Baca berita dengan sedikit iklan, klik di sini
Poin penting
Guru Besar UI Burhan Djabir Magenda membantan melakukan kekerasan seksual.
Ia mengklaim ada mahasiswi yang mengajaknya menikah.
Burhan Djabir Magenda mengaku kerap menemui mahasiswanya di luar kampus.

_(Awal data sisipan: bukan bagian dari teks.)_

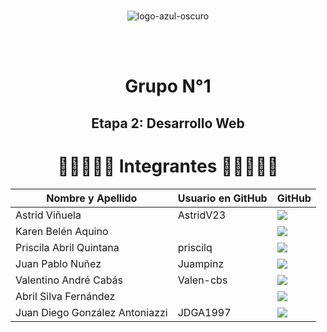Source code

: <div align="center">

<br>

![logo-azul-oscuro](https://github.com/user-attachments/assets/df02cfe1-dd25-41d8-9cc3-2cea31e60d1a)


<br></br>

# Grupo N°1

## Etapa 2: Desarrollo Web


<h1> 👩‍💻👨🏼‍💻 Integrantes 👩‍💻👨🏼‍💻 </h1>
        <table align="center">
          <thead>
            <tr>
              <th>Nombre y Apellido</th>
              <th>Usuario en GitHub</th>
              <th>GitHub</th>
            </tr>
          </thead>
          <tbody>
            <tr>
              <td> Astrid Viñuela </td>
              <td> AstridV23 </td>
              <td>
                <a href="https://github.com/">
                  <img src="https://img.shields.io/badge/github-%23121011.svg?&style=for-the-badge&logo=github&logoColor=white"/>
                </a>
              </td>
            </tr>            <tr>
              <td> Karen Belén Aquino </td>
              <td>  </td>
              <td>
                <a href="https://github.com/">
                  <img src="https://img.shields.io/badge/github-%23121011.svg?&style=for-the-badge&logo=github&logoColor=white"/>
                </a>
              </td>
            </tr>
            <tr>
              <td> Priscila Abril Quintana </td>
              <td> priscilq </td>
              <td>
                <a href="https://github.com/">
                  <img src="https://img.shields.io/badge/github-%23121011.svg?&style=for-the-badge&logo=github&logoColor=white"/>
                </a>
              </td>
            </tr>
            <tr>
              <td> Juan Pablo Nuñez </td>
              <td> Juampinz </td>
              <td>
                <a href="https://github.com/Juampinz">
                  <img src="https://img.shields.io/badge/github-%23121011.svg?&style=for-the-badge&logo=github&logoColor=white"/>
                </a>
              </td>
            </tr>
            <tr>
              <td> Valentino André Cabás </td>
              <td> Valen-cbs </td>
              <td>
                <a href="https://github.com/">
                  <img src="https://img.shields.io/badge/github-%23121011.svg?&style=for-the-badge&logo=github&logoColor=white"/>
                </a>
              </td>
            </tr>
              <tr>
              <td> Abril Silva Fernández </td>
              <td>  </td>
              <td>
                <a href="https://github.com/">
                  <img src="https://img.shields.io/badge/github-%23121011.svg?&style=for-the-badge&logo=github&logoColor=white"/>
                </a>
              </td>
            </tr>
            <tr>
              <td> Juan Diego González Antoniazzi </td>
              <td> JDGA1997 </td>
              <td>
                <a href="https://github.com/JDGA1997">
                  <img src="https://img.shields.io/badge/github-%23121011.svg?&style=for-the-badge&logo=github&logoColor=white"/>
                </a>
              </td>
            </tr>
        </table>
  </dd>
  <dd>
<dl>

</div>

DUA alumnus Universitas Indonesia, Depok, Jawa Barat, mengaku pernah mengalami kekerasan seksual oleh guru besar ilmu politik Burhan Djabir Magenda. Burhan juga dituduh melakukan kekerasan seksual kepada mahasiswanya saat menjadi anggota Dewan Perwakilan Rakyat dari Partai Golkar pada 1999-2004.

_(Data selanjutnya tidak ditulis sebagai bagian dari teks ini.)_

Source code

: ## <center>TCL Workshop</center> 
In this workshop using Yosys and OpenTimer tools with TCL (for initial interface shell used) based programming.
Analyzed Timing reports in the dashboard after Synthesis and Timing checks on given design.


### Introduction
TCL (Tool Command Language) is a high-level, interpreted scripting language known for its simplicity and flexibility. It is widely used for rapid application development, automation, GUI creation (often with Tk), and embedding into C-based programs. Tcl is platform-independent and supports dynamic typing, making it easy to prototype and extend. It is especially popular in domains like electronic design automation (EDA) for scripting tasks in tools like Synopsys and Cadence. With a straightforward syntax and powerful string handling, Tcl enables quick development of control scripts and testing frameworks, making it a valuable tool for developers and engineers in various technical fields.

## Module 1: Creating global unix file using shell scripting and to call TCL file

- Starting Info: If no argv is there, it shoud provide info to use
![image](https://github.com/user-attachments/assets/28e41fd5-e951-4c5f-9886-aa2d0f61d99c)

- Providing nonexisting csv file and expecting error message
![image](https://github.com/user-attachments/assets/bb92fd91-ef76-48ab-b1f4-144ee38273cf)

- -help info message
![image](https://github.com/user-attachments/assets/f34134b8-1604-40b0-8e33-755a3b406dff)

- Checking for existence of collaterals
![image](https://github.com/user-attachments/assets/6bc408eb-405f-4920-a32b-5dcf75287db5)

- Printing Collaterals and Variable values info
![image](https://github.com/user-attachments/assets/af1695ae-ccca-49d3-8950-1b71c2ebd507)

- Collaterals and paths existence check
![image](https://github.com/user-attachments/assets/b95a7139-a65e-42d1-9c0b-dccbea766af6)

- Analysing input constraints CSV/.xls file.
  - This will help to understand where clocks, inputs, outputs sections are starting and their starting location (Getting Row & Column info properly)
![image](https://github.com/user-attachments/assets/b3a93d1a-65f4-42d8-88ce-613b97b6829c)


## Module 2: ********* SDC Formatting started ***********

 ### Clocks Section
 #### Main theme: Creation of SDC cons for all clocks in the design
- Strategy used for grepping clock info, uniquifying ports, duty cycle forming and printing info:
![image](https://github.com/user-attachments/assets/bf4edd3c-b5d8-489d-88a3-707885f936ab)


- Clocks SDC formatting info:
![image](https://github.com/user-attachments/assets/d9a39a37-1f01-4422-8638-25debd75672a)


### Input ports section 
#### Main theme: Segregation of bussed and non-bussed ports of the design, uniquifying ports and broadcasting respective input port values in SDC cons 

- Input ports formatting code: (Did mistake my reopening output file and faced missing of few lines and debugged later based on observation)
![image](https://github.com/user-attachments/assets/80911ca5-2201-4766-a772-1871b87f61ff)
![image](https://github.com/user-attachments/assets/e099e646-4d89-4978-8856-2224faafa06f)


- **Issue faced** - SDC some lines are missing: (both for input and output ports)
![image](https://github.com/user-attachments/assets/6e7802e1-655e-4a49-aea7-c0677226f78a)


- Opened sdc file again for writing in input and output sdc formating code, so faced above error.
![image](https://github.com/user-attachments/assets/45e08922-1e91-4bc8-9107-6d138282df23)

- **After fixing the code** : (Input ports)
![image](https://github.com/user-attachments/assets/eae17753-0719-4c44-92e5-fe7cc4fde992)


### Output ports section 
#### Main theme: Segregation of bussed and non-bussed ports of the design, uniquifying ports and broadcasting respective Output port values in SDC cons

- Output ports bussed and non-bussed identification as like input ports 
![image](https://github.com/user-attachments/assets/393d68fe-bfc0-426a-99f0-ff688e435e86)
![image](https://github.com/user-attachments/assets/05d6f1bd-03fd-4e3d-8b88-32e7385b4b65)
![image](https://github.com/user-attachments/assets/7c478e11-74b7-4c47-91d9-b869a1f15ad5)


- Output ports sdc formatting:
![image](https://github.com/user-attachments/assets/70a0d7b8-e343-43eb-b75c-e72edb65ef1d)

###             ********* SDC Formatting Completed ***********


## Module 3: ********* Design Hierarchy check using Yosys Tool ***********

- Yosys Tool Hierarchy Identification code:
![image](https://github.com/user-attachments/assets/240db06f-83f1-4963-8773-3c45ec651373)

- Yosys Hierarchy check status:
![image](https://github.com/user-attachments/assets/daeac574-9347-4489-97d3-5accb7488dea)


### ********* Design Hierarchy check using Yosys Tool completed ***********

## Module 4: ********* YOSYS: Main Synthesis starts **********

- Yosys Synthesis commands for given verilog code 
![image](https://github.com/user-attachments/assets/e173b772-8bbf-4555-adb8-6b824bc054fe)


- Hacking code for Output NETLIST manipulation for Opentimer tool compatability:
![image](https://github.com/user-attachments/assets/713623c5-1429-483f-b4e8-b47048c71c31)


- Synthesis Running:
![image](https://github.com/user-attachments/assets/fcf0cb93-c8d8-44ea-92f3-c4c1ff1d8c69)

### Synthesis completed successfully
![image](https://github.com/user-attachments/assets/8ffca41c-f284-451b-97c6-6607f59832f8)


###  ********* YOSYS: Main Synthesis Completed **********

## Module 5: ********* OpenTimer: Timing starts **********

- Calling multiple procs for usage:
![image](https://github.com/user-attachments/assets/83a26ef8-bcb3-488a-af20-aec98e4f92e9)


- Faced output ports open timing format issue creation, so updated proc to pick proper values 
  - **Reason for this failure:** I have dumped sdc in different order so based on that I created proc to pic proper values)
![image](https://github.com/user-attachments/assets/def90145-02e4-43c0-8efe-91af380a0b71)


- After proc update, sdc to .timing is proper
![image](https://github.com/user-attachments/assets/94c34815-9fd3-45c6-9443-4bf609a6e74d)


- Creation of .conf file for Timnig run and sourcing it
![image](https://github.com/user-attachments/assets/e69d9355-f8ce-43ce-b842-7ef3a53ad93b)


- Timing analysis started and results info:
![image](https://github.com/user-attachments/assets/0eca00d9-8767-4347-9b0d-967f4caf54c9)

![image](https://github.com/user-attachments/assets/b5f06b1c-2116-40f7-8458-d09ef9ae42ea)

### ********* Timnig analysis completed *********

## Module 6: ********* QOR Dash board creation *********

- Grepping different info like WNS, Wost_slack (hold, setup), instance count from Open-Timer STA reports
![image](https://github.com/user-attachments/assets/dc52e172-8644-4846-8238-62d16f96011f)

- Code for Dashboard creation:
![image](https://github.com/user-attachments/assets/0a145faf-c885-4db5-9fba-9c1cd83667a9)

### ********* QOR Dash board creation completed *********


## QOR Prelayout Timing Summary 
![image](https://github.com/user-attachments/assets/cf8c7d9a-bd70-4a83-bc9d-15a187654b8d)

Kepada Riky Ferdianto dari Tempo melalui pesan WhatsApp pada Jumat, 19 November lalu, Burhan mengaku kerap menemui mahasiswa di luar kampus. Namun laki-laki 75 tahun itu membantah berbagai tuduhan kepadanya.
Sejumlah mantan mahasiswi menuduh Anda melakukan kekerasan seksual. Apa tanggapan Anda?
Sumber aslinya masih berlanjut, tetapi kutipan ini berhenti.